兒時記憶中的北京一條街
文章來源: 大坐家2010-05-27 03:12:58
六三年,我家從朝陽門搬到王府井附近,相鄰的東安門大街便成為兒時最吸引我的街道之一。這條街並不長,東西向,一目了然。西望可見巍峨的紫禁城東華門,那是明清時文武百官上朝的必經之路。東邊與金魚胡同相連。金魚胡同是清末權相那桐的府邸所在地,當年半條胡同都是那家的。小時路過這裏,還可看到高高的院牆和朱紅的大門。後來被和平賓館等單位瓜分了。那家如日中天時,有人說,那府中花園的景致勝過曆史上著名的金穀園(石崇)和半閑堂(賈似道),一點不比恭王府差。按照古代慣例,以後金魚胡同說不定要改成那相胡同。有京城掌故專家開玩笑,宣武門外丞相胡同因嚴嵩得名,老嚴倒了,胡同改為繩匠胡同。若那桐也遺臭,那相胡同豈不是要改成“哪像胡同”?如今,金魚胡同已拓寬為大街,空餘胡同名,果然哪像胡同!緊鄰金魚胡同的東安市場,在文革改建前,和老西單商場一樣,也是少兒眼中的有趣地方。裏麵光線暗淡,小巷縱橫,感覺頗類長輩們常說的冀中平原的地道。小孩遊竄其中,其樂無窮。改建成寬敞明亮的東風市場後,一點也不好玩了。

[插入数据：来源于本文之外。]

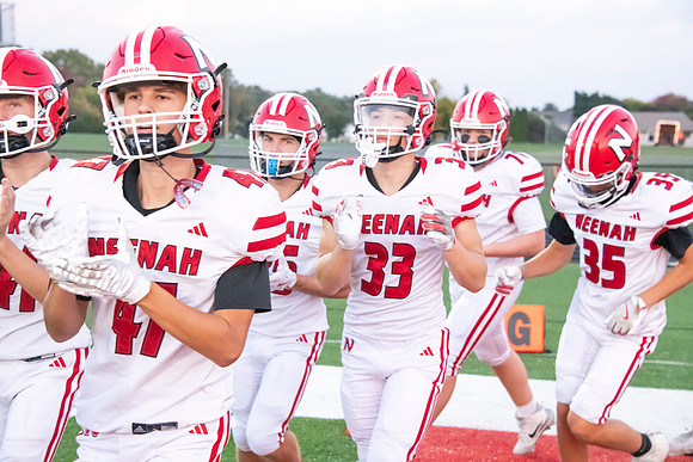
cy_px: 231
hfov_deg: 24.8
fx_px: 1579
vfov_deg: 16.7
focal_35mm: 82
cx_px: 346
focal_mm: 82
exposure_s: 1/640
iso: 10000
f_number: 7.1
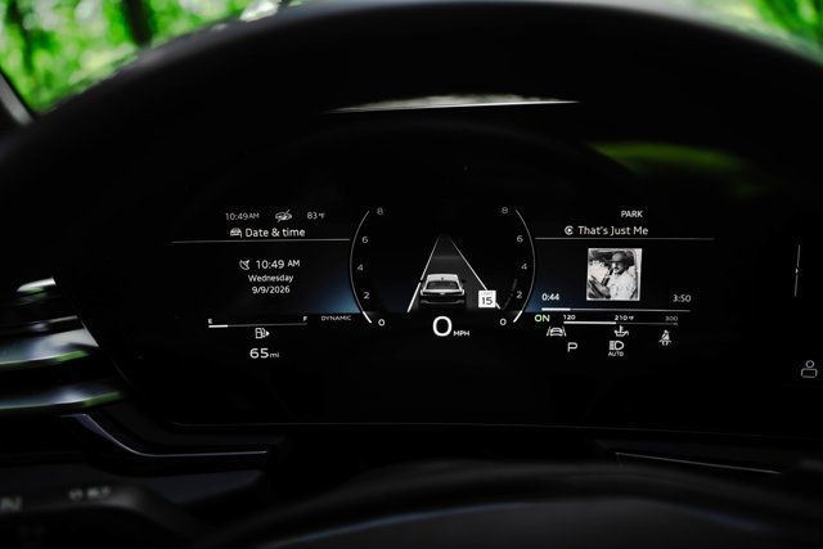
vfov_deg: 42.3
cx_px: 412
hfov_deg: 60.3
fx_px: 709
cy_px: 274
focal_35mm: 31
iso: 640
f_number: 2.8
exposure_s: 1/400
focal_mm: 31
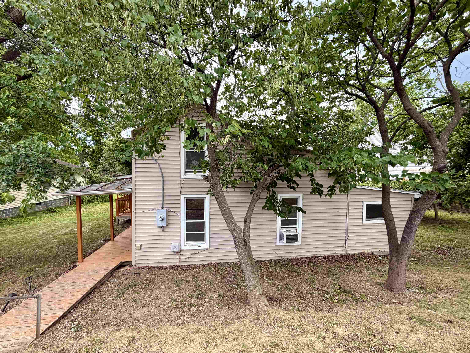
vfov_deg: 85.7
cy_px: 176
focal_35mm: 14
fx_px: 190
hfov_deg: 102.1
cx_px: 235
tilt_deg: -2.9
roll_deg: +0.3
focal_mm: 2.22
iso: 50
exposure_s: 1/353
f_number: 2.2
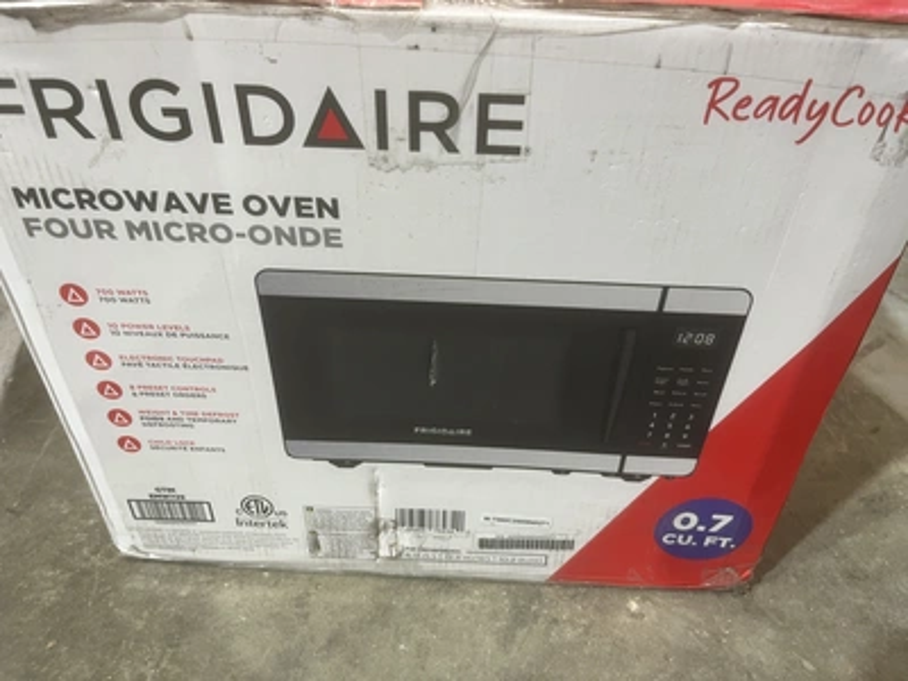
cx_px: 454
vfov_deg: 53.1
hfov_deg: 67.3
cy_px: 340
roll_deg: -0.9
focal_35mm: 26
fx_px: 682
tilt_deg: -37.1
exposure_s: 1/60
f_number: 1.6
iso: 100
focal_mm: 5.1
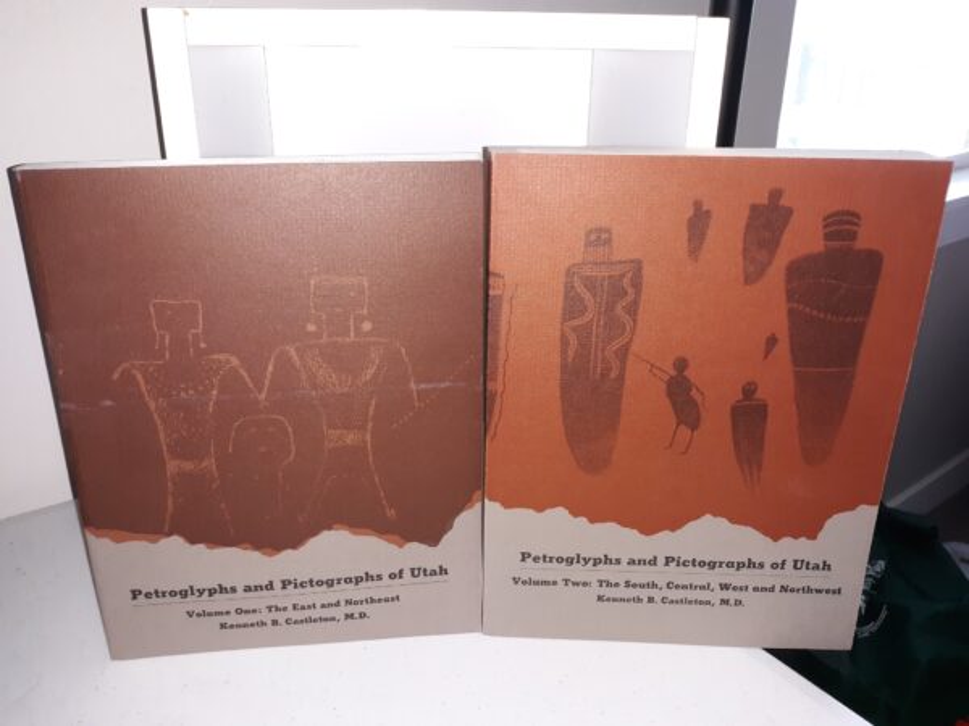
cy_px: 363
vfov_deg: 49.7
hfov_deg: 63.4
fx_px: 784
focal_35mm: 28
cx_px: 484
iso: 80
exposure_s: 1/40
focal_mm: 3.7
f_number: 1.7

東安門大街不長,卻常常擠滿了北京中外權貴們的豪華轎車,因為這裏擁有兩家當年中國貨物最齊全的單位。一個是公開的樹立大字招牌的“友誼商店”,隻對老外和外匯券、僑匯券示好開放,國人和持人民幣者免進。另一個是隱蔽的,沒有任何招牌,出入者以當兵的為多。進去時,氣宇軒昂,眼高於頂,儼然欽差視察;出來時,洋洋得意,左顧右盼,洪聲招呼汽車靠近,往車上裝載各種市場上看不到的高級緊俏商品,從蔬菜、水果、魚、肉、罐頭到煙酒,琳琅滿目,讓過路百姓眼紅充血,嘖嘖連聲。雖說不公開,屬神秘的內部供應,但周圍百姓很多知道,這是特供七級以上高級幹部的地方。所以怪不得當兵的趾高氣揚,幾千年的習慣,改也難。對這兩個地方,我並沒多少興趣。倒不是吃不著葡萄說葡萄酸,而是頗不以為然。特別是“友誼商店”,每每見到不明真相的外地人被狼狽趕下台階,覺得是對中國人的侮辱。很想像方誌敏在《可愛的中國》裏一樣,挺胸振臂呐喊:“打!”

北京的孩子大概對這條街道最熟悉的是中國兒童藝術劇院。小學時,我在這裏看過《馬蘭花》《嶽雲》等兒童話劇。演員都是大人,扮起少兒,鬼怪精靈,活靈活現,台下看去,以為是真正的小演員,很受小觀眾的喜愛。文革前,這裏改以放映電影為主,看的都是《年輕一代》《千萬不要忘記》《奪印》《小兵張嘎》《小叮當》一類。其實它最早就是一家電影院,名叫真光,和共產黨的年齡一樣長。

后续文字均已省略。